=== EXCERPT ===
──────────

Who is talking about oversaving? We are talking about saving in general and right now I don't know anyone who can say we are "oversaving" with a straight face. Our current policies discourage any savings and virtually force people to put their money into much riskier investments. Capital formation is a good thing but right now you actually lose wealth by sticking it in a bank.

The poor and elderly are worse off with deflation so the point is moot. Additionally, interest-bearing savings more than make up for inflation. Average returns for any 30 year period in U.S. history over the last 200 years is 6% annually. Inflation is a third of that.

Would they be worse off with stable prices?

I don't think you grasp the concept all that well. Without increases in the general level of prices it becomes more difficult for laborers to demand higher wages. Their position is weakened in a salary negotiation, as it were. I can help you understand this with links if you like, but it isn't the least bit controversial.

──────────

=== DATA SUPPLIED ===
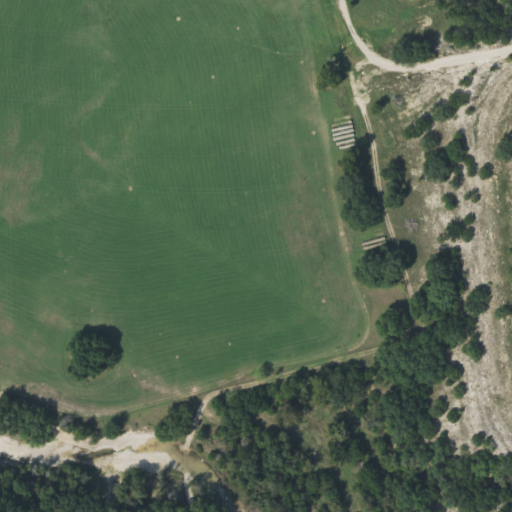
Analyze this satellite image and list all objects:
road: (412, 61)
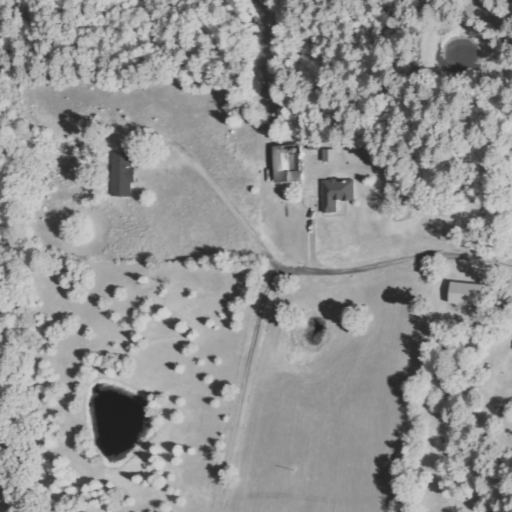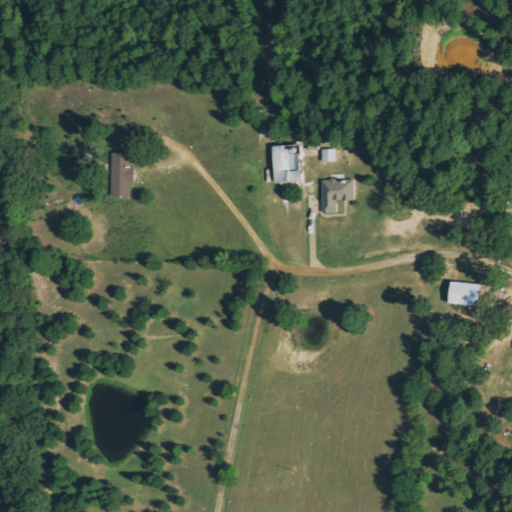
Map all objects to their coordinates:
building: (329, 155)
building: (288, 163)
building: (123, 174)
building: (338, 193)
building: (466, 293)
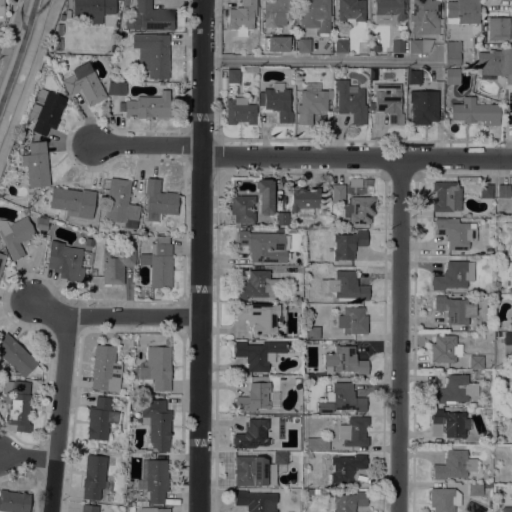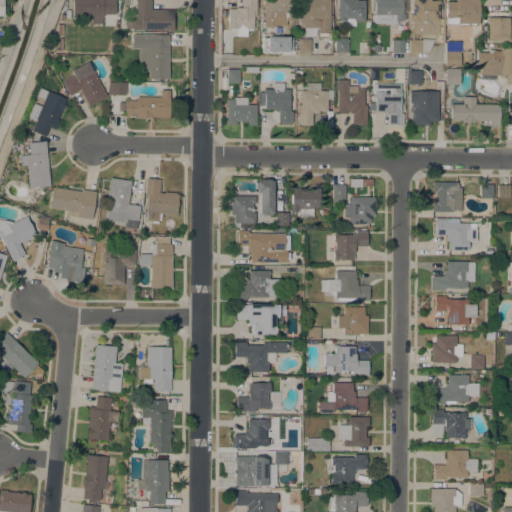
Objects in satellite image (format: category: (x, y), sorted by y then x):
building: (1, 8)
building: (91, 9)
building: (93, 9)
building: (0, 10)
building: (348, 11)
building: (350, 11)
building: (386, 11)
building: (388, 11)
building: (461, 11)
building: (275, 14)
building: (275, 14)
building: (313, 16)
building: (422, 16)
building: (60, 17)
building: (148, 17)
building: (150, 17)
building: (241, 17)
building: (424, 17)
building: (241, 18)
building: (312, 21)
building: (497, 28)
building: (498, 28)
building: (58, 29)
building: (223, 35)
building: (49, 44)
building: (58, 44)
building: (286, 45)
building: (302, 45)
building: (339, 45)
building: (340, 45)
building: (396, 45)
building: (418, 45)
building: (419, 45)
building: (375, 47)
building: (152, 53)
building: (150, 54)
building: (452, 54)
building: (450, 58)
road: (316, 59)
building: (494, 63)
building: (496, 63)
building: (250, 68)
road: (28, 75)
building: (231, 75)
building: (450, 75)
building: (232, 76)
building: (412, 76)
building: (452, 76)
building: (414, 77)
building: (82, 83)
building: (84, 84)
building: (223, 86)
building: (115, 88)
building: (116, 89)
building: (312, 98)
building: (387, 100)
building: (275, 101)
building: (276, 101)
building: (349, 101)
building: (350, 101)
building: (388, 102)
building: (308, 104)
building: (145, 105)
building: (146, 106)
building: (422, 106)
building: (423, 107)
building: (43, 110)
building: (45, 111)
building: (238, 111)
building: (239, 111)
building: (473, 111)
building: (475, 112)
road: (305, 158)
building: (34, 164)
building: (36, 164)
building: (355, 182)
building: (484, 190)
building: (502, 190)
building: (485, 191)
building: (503, 191)
building: (336, 193)
building: (337, 193)
building: (264, 195)
building: (444, 195)
building: (263, 196)
building: (446, 196)
building: (157, 200)
building: (158, 200)
building: (71, 201)
building: (72, 201)
building: (304, 201)
building: (119, 203)
building: (120, 203)
building: (242, 208)
building: (241, 209)
building: (359, 209)
building: (360, 209)
building: (324, 212)
building: (281, 218)
building: (41, 223)
building: (453, 232)
building: (456, 233)
building: (15, 235)
building: (14, 236)
building: (511, 237)
building: (262, 244)
building: (346, 244)
building: (348, 244)
building: (263, 246)
building: (488, 251)
building: (88, 255)
road: (202, 256)
building: (1, 257)
building: (1, 259)
building: (64, 261)
building: (65, 261)
building: (157, 262)
building: (158, 262)
building: (115, 263)
building: (114, 264)
building: (510, 269)
building: (308, 270)
building: (510, 270)
building: (452, 275)
building: (453, 275)
building: (257, 285)
building: (257, 286)
building: (343, 286)
building: (344, 286)
building: (328, 298)
building: (453, 309)
building: (454, 309)
road: (117, 315)
building: (259, 316)
building: (260, 316)
building: (350, 319)
building: (352, 320)
building: (510, 323)
building: (312, 332)
building: (490, 335)
road: (395, 336)
building: (507, 338)
building: (508, 338)
building: (328, 342)
building: (442, 348)
building: (443, 348)
building: (256, 353)
building: (258, 353)
building: (15, 355)
building: (15, 355)
building: (342, 361)
building: (343, 361)
building: (474, 361)
building: (475, 361)
building: (156, 367)
building: (104, 368)
building: (104, 369)
building: (454, 389)
building: (454, 389)
building: (258, 397)
building: (253, 398)
building: (340, 399)
building: (341, 399)
building: (510, 399)
building: (17, 403)
building: (17, 404)
building: (487, 411)
road: (62, 413)
building: (98, 418)
building: (100, 418)
building: (155, 423)
building: (156, 423)
building: (447, 423)
building: (447, 423)
building: (295, 431)
building: (352, 432)
building: (353, 432)
building: (251, 433)
building: (251, 434)
building: (454, 441)
building: (315, 443)
building: (317, 444)
building: (136, 455)
road: (29, 457)
building: (279, 461)
building: (452, 465)
building: (453, 465)
building: (343, 467)
building: (344, 468)
building: (248, 470)
building: (249, 470)
building: (92, 476)
building: (93, 476)
building: (497, 477)
building: (154, 480)
building: (156, 480)
building: (475, 489)
building: (108, 497)
building: (443, 499)
building: (443, 499)
building: (13, 501)
building: (13, 501)
building: (255, 501)
building: (256, 501)
building: (344, 501)
building: (140, 502)
building: (346, 502)
building: (86, 508)
building: (89, 508)
building: (131, 509)
building: (152, 509)
building: (153, 509)
building: (506, 509)
building: (507, 509)
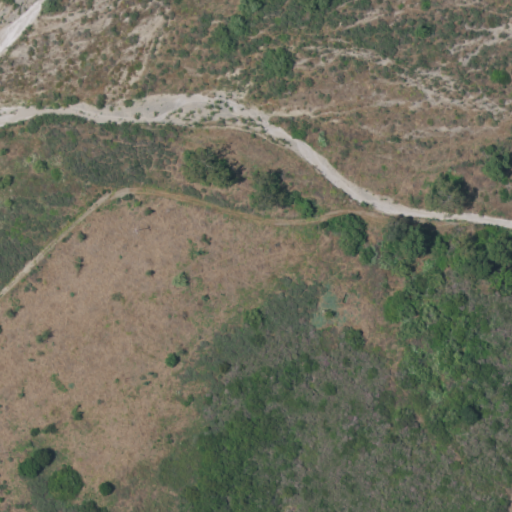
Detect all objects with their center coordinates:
road: (21, 18)
road: (235, 213)
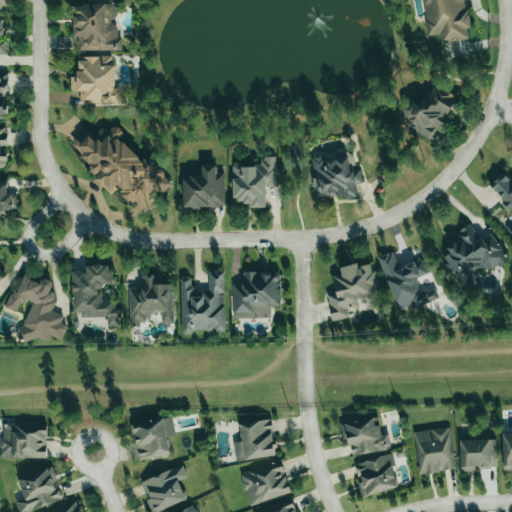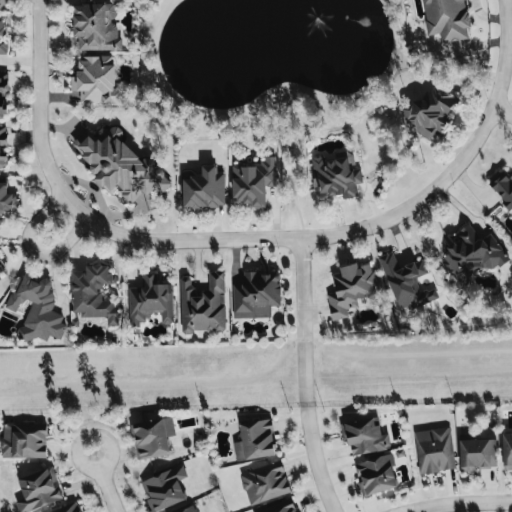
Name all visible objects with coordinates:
fountain: (313, 18)
building: (446, 19)
building: (96, 27)
road: (506, 53)
building: (96, 81)
building: (3, 95)
road: (39, 108)
road: (502, 110)
building: (430, 112)
building: (119, 165)
building: (335, 175)
building: (253, 181)
building: (503, 188)
building: (204, 189)
building: (7, 199)
road: (35, 220)
road: (307, 237)
road: (63, 246)
building: (472, 254)
building: (1, 276)
building: (406, 282)
building: (350, 289)
building: (93, 293)
building: (256, 295)
building: (150, 301)
building: (203, 305)
building: (37, 309)
road: (304, 322)
building: (364, 436)
building: (152, 437)
building: (23, 440)
building: (255, 441)
building: (434, 450)
building: (507, 450)
building: (477, 454)
road: (316, 460)
building: (376, 475)
road: (106, 482)
building: (264, 483)
building: (164, 489)
building: (38, 490)
road: (457, 501)
building: (282, 507)
building: (68, 508)
building: (189, 509)
park: (0, 510)
park: (0, 510)
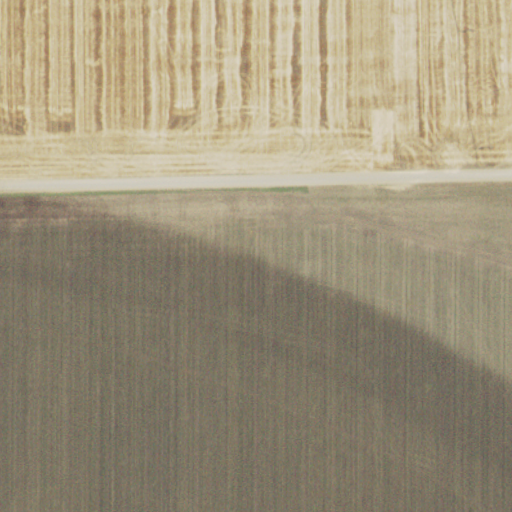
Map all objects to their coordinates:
road: (255, 186)
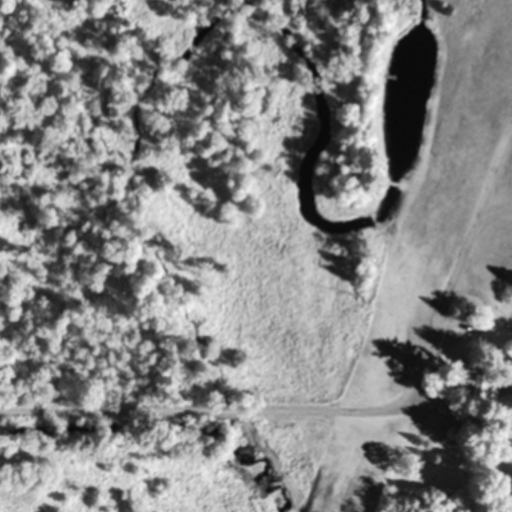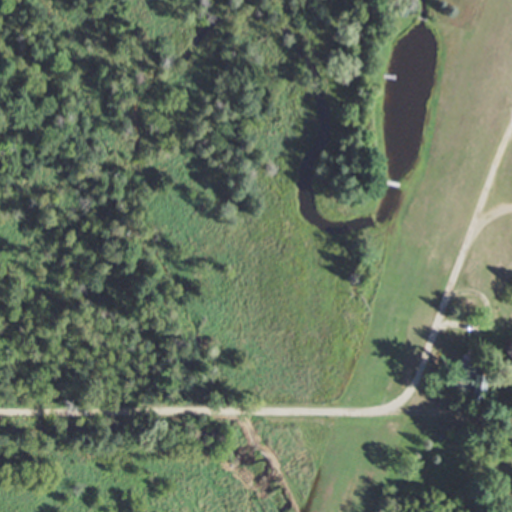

──────────

=== PARTS OF THE EXERCISE ===
A) In the discussion of saving and inflation, rewrite the paragraph that begins "The poor and elderly" as a short list of its main points.
B) Rename "building" to "structure" in the records from their start up to and including the line with "building: (466, 293)". Give those lines with nothing else changed, and leave out the pictures.
The records are unrelated to the text.

=== ANSWER LIST ===
A)
- The poor and elderly are worse off with deflation, so the point is moot.
- Interest-bearing savings more than make up for inflation.
- Over the last 200 years of U.S. history, average returns for any 30-year period are 6% a year.
- Inflation is a third of that.

B)
Analyze this satellite image and list all objects:
road: (412, 61)
Map all objects to their coordinates:
structure: (329, 155)
structure: (288, 163)
structure: (123, 174)
structure: (338, 193)
structure: (466, 293)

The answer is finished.